Geoff Warren

Australia’s super system is confronting three intertwined investment challenges tied to the Your Future Your Super performance test, according to Geoff Warren, research fellow at The Conexus Institute*.

Criticism around the current iteration of the performance test is well-documented, with many warning that it encourages “benchmark-hugging” behaviours, fails to account for responsible investing and places too much weight on fees rather than long-term returns.  

At the Fiduciary Investors Symposium, hosted by Professional Planner sister publication Investment Magazine, Warren proposed that funds look beyond merely adapting processes to fit the performance test and reconsider the broader focus of their investment approach. The three challenges he outlined reflect deeper structural pressures shaping how super funds allocate capital.  

Regarding the debate of whether to invest actively or passively, Warren said the question should be framed not as an either/or question but rather as one of how to construct the best mix of both.  

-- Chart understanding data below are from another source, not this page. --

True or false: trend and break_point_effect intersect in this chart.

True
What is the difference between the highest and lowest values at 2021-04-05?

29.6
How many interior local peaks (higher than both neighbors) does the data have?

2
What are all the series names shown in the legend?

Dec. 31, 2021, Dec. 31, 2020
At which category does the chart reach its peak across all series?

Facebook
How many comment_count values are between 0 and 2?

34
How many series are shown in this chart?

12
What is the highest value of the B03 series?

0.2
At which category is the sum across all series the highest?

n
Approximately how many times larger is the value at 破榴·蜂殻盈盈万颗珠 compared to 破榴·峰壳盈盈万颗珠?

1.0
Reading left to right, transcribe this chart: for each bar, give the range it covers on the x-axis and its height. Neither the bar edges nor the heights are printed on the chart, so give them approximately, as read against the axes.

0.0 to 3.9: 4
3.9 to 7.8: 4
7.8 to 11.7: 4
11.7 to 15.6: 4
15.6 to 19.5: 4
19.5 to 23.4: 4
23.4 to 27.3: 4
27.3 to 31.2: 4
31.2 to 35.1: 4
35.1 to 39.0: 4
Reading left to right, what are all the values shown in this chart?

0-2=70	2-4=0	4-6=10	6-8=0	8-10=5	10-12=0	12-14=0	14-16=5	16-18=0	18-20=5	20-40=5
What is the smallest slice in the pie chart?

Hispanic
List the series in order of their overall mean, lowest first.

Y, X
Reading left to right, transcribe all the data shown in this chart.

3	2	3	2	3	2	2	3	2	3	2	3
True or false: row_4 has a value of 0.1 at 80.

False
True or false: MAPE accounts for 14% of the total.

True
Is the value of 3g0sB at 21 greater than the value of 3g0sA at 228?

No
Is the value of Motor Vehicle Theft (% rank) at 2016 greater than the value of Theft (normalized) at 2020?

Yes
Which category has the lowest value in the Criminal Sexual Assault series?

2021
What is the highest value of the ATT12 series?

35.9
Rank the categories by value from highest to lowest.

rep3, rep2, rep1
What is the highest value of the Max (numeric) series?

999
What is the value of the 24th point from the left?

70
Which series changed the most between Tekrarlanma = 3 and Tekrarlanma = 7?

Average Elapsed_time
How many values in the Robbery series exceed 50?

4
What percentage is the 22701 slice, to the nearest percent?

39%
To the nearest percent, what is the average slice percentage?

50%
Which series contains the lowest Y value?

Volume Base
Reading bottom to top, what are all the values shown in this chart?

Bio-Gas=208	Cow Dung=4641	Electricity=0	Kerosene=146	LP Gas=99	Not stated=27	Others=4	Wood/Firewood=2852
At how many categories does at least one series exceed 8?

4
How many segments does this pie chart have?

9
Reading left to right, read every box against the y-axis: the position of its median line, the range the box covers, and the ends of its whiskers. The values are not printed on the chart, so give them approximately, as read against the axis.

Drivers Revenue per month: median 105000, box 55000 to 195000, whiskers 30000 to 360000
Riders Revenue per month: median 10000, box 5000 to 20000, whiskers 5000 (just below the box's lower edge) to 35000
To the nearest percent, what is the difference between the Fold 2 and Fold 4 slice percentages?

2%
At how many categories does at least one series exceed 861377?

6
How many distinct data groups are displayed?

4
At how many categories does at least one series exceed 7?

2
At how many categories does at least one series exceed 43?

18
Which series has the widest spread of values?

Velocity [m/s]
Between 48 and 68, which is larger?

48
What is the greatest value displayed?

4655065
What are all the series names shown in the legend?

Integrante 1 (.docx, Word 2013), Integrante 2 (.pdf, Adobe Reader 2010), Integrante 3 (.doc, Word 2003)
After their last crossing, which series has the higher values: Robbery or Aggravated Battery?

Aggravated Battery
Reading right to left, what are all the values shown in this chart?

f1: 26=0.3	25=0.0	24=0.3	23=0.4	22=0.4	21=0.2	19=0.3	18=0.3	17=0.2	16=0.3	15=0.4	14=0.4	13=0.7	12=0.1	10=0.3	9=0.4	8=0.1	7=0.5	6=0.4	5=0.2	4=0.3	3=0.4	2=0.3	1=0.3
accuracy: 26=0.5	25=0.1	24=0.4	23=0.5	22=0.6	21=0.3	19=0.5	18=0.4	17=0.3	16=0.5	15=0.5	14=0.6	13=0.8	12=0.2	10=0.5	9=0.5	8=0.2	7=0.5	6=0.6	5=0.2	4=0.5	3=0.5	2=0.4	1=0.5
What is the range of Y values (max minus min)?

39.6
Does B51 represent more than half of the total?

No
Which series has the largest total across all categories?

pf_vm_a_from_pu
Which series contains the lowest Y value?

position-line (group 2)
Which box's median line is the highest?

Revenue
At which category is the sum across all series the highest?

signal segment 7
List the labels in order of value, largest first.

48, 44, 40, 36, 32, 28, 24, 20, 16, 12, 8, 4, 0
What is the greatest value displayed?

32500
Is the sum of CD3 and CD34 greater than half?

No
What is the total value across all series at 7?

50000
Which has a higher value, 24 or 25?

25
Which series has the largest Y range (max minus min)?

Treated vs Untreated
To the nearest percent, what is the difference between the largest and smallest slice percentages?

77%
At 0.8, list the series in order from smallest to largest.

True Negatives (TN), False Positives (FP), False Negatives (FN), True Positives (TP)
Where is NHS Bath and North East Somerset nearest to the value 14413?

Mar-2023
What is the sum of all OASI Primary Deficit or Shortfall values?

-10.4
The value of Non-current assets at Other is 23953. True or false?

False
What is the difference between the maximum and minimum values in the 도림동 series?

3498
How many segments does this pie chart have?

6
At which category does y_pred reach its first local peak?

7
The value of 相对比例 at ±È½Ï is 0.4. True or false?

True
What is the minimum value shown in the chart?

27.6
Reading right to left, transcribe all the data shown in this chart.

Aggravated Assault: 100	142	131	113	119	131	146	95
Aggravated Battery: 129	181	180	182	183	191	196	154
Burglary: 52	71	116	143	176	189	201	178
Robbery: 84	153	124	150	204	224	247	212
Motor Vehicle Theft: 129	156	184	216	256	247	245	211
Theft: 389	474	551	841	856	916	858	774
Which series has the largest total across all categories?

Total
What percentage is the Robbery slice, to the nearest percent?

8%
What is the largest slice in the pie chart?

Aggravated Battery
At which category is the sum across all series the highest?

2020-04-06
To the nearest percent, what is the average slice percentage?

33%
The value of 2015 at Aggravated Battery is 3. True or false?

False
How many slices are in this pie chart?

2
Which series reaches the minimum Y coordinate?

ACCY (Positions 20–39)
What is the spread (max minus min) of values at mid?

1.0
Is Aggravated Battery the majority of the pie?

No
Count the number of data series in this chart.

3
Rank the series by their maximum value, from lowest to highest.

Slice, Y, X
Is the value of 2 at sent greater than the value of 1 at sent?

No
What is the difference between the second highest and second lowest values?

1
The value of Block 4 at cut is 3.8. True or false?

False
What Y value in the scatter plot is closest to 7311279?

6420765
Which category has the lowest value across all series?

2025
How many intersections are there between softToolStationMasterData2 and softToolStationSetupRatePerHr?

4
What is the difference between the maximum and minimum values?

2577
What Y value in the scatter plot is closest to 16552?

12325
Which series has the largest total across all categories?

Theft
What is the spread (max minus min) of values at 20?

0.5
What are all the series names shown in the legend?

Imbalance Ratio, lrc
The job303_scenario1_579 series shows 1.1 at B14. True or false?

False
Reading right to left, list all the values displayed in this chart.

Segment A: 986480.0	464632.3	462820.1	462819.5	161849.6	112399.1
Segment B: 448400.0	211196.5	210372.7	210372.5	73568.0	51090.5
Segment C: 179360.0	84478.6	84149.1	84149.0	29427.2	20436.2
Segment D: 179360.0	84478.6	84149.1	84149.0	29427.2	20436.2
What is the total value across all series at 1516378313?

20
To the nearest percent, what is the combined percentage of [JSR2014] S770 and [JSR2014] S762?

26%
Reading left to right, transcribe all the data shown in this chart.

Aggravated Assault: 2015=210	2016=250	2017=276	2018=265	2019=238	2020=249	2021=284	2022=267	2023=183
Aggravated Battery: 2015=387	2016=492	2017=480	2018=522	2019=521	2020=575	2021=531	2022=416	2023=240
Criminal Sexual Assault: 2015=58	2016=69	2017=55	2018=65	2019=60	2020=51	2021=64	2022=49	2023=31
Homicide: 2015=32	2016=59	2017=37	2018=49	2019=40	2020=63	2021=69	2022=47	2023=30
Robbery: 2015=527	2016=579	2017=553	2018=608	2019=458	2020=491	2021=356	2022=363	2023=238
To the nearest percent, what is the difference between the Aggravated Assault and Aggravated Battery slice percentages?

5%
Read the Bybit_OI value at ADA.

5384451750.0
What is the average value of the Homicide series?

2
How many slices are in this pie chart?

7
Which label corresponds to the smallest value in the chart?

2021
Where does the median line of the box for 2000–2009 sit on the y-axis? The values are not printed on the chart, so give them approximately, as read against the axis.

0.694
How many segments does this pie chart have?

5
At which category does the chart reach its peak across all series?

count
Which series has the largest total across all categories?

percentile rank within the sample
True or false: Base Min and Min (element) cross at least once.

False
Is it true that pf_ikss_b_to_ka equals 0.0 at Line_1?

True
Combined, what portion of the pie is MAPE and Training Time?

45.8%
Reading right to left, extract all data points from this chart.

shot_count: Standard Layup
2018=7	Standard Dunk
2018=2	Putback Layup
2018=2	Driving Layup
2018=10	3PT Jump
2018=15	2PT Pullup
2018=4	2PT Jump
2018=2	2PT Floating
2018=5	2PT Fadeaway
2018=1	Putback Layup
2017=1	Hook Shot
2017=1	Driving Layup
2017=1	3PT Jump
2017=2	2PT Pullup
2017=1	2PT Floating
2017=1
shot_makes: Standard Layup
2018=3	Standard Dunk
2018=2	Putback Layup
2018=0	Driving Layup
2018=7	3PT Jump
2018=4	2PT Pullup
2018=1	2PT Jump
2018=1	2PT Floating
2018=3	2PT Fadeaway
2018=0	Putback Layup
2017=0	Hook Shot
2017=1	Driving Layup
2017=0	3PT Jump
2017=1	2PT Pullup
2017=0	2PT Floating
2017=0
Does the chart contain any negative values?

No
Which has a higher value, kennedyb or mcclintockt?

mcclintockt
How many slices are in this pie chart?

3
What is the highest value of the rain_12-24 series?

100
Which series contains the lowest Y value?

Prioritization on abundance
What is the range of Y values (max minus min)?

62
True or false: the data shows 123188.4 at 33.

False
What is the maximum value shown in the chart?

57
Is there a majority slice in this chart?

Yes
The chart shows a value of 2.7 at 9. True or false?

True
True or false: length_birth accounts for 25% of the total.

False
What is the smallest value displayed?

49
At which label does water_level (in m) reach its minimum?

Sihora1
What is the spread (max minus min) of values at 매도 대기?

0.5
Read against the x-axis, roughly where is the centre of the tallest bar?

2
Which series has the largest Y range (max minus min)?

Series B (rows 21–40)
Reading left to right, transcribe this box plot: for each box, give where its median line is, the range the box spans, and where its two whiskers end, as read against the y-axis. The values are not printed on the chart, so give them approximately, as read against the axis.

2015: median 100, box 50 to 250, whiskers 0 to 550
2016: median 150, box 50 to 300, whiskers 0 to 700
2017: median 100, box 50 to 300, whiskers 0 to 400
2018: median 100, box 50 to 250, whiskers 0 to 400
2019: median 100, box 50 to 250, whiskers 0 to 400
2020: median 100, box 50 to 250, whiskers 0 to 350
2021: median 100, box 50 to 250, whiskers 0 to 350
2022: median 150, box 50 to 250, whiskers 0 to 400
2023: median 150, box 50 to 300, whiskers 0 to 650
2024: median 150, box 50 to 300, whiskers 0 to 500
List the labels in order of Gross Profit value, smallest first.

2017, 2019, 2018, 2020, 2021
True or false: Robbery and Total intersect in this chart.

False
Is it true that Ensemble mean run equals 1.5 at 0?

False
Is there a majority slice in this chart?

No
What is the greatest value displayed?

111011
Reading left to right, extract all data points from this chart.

For example, asset owners can devise a checklist to decide whether they want to choose an active option over a passive cap-weighted index in a certain market.  

This may include questions like whether a cap-weighted index is at odds with investment objectives (such as ESG goals); whether the cap-weighted index is inefficiently constructed (such as including non-performing companies); and whether the environment favours active management. 

“Bear [these questions] in mind and think, if you think of the world this way, what should we actually be dabbling around in as a super fund?” Warren said. 

The second challenge for funds is understanding the risk and opportunities of “benchmark-anchored” investing. There is no doubt that passive investing now represents a bigger proportion of the market, but whether its presence has fundamental impacts on market operations is a hotly debated idea, Warren said.  

Critics of passive investing argues that it can hinder price discovery, create momentum effects, amplify index concentration and make markets less liquid. But others suggest index investing won’t have meaningful impacts on the market operations until the passive percentage is “very high” – the threshold itself is debatable, with some suggesting it could be as high as 90 per cent.  

“This links into Your Future Your Super – what issues could arise from that [rise of benchmark-driven investing]? And the question here is, should you break the shackles, or do you stay tethered to the benchmark? To what extent is that an opportunity, or risk trading that off?” Warren said. 

The final challenge for funds is managing size and capacity constraints in the Australian equity market. As funds grow their assets under management, Warren said there will be new portfolio limitations such as holding constraints (not being able to invest in smaller stocks) and trading constraints (higher transaction costs and opportunity cost). 

“Another thing is competition versus diversity. If everybody’s doing the same thing, capacity is going to be absorbed more quickly than if you have a lot of disparate investors doing different things in the market. So you always got somebody on the other side,” he said. 

Taken together, the three challenges reveal how policy settings and market behaviours have become closely linked. Warren concluded by urging the YFYS performance test review to focus on total portfolio returns.  

The Conexus Institute is advocating for a “three-metric test” which incorporates two additional tests evaluating total portfolio returns on top of the current test, where funds need to pass two out of three.  

The two new proposed metrics are ‘peer comparison of risk-adjusted returns’ and ‘risk-adjusted returns relative to simple reference portfolio frontier’.  

“Broadening the test so it’s focused on total portfolio returns is really the way to go,” Warren said. 

“What actually happens then is you dilute your ability to game the test, because they’re all three different tests. We just got to focus on just delivering the best results we can for our members, and hope that we get through the tests if we do that. 

“That’s the mentality we want the industry to be in, just doing what’s best for members deliver the best returns possible.” 

*The Conexus Institute is an independent think tank philanthropically funded by Conexus Financial, publisher of Professional Planner.